WASHINGTON — Federal Reserve Chairman Ben Bernanke said Wednesday he does not believe the United States will experience the out-of-control prices seen with 1970s oil shocks.

His assessment came in a speech delivered Wednesday to graduating students at Harvard University, where he earned a bachelor's degree in economics in 1975.

Back then, the economy suffered from a dangerous combination of stubborn inflation and stagnant growth. There are fears today that the U.S. may be heading in that direction again.

"We see little indication today of the beginnings of a 1970s-style wage-price spiral, in which wages and prices chased each other ever upward," Bernanke said at Harvard.

Then, as now, the U.S. endured a serious oil price shock, sharply rising prices for food and other commodities and subpar economic growth, he said.

Today's economy, however, is more flexible in responding to difficulties and the country is more energy efficient than a generation ago, Bernanke said.

"Since 1975, the energy required to produce a given amount of output in the United States has fallen by half," he said.

Over the years, Fed policymakers also have learned more about inflation and how to fight it, he said.

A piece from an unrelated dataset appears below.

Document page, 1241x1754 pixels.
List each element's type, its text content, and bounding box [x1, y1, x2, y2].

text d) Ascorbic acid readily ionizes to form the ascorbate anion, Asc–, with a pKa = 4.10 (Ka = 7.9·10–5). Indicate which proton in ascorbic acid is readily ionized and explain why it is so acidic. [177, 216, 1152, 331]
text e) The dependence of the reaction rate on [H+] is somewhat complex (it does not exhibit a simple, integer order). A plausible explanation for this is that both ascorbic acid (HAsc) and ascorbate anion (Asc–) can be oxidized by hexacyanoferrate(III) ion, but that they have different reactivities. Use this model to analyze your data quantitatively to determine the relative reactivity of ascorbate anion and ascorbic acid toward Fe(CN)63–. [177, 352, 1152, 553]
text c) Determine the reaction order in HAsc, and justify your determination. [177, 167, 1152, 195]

Bernanke's remarks come just one day after he said that the Fed's rate-cutting campaign was coming to an end because of increasing concerns about inflation. He took aim at the role of the weakened dollar in pushing prices higher. It was a rare public pronouncement by a Fed chairman about the U.S. greenback.

The Fed is paying attention to the extent to which consumers, investors and businesses believe prices will rise in the future. Monitoring those "inflation expectations" are important. If people believe inflation will keep going up, they will change their behavior in ways that aggravate inflation — thus, a self-fulfilling prophecy.

"Some indicators of longer-term inflation expectations have risen in recent months, which is a significant concern for the Federal Reserve," Bernanke told the Harvard students. "We will need to monitor that situation closely."

Changes in current inflation expectations have been measured in just "tenths of a percentage point" as opposed to "whole percentage points" in the mid-1970s, he said. That highlighted the difference between how people now and then viewed inflation.

These days paychecks are shrinking as rising prices bite into them. Back in the 1970s, people were demanding — and getting — higher wages in anticipation of rapidly rising prices.